**Instructions to follow:**
Could you copy out every line of the data where the word "dando" occurs?

.....

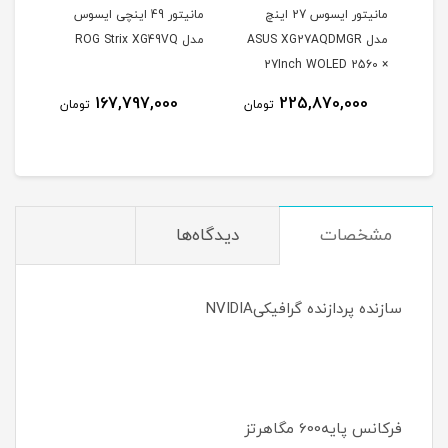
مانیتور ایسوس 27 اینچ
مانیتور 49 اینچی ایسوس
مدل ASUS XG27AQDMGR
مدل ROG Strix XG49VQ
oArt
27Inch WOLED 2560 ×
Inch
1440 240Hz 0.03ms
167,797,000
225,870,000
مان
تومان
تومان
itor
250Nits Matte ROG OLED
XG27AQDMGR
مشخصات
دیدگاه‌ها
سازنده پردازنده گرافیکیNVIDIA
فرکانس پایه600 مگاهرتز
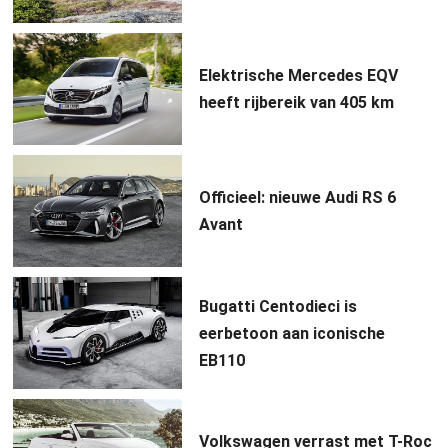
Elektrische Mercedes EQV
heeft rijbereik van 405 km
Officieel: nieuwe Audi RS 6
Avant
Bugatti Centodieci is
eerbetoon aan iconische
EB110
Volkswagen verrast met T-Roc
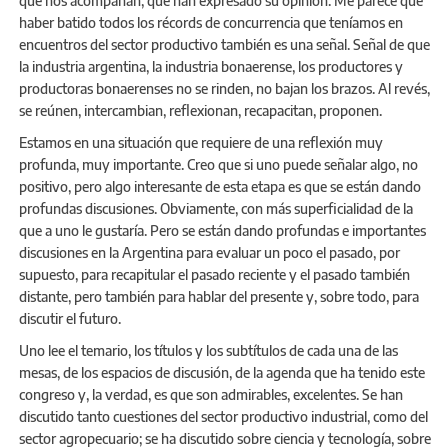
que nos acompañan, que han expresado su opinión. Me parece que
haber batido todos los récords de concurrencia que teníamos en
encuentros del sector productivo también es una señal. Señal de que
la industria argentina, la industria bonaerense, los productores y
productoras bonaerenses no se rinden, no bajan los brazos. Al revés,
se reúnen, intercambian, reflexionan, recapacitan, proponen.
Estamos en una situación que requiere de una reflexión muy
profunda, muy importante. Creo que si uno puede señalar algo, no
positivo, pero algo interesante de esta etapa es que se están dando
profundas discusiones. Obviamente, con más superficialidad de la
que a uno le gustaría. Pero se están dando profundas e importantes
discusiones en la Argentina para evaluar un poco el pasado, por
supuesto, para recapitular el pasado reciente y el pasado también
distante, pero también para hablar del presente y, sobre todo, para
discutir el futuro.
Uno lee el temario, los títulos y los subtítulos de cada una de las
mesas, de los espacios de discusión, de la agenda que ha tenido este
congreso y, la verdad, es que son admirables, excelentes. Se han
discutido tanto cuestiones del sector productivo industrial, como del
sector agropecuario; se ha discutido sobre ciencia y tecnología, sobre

.....

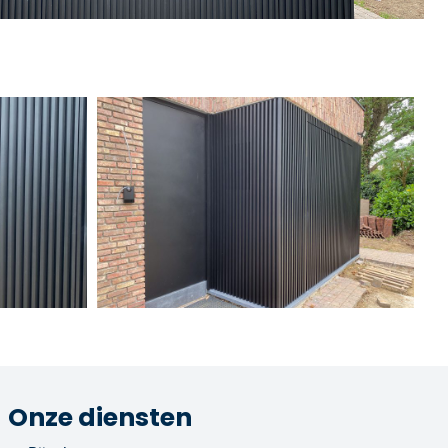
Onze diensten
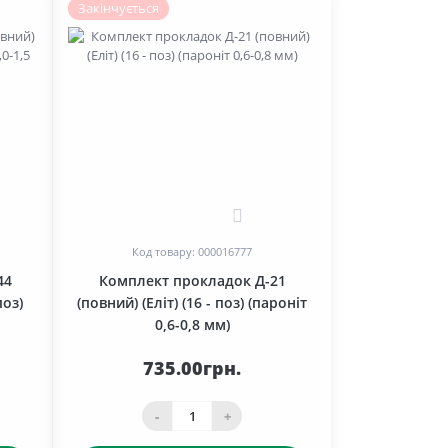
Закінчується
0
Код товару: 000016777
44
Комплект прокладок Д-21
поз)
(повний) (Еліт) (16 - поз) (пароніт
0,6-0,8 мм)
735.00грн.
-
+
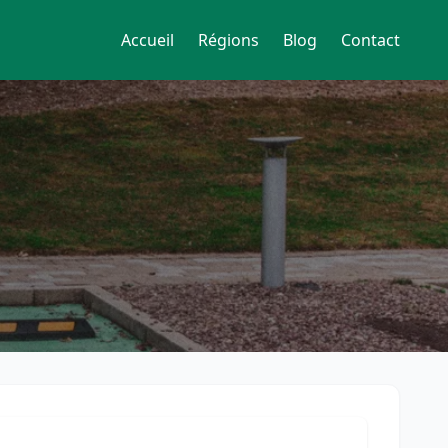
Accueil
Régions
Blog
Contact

.....

**Problem solution:**
positivo, pero algo interesante de esta etapa es que se están dando
que a uno le gustaría. Pero se están dando profundas e importantes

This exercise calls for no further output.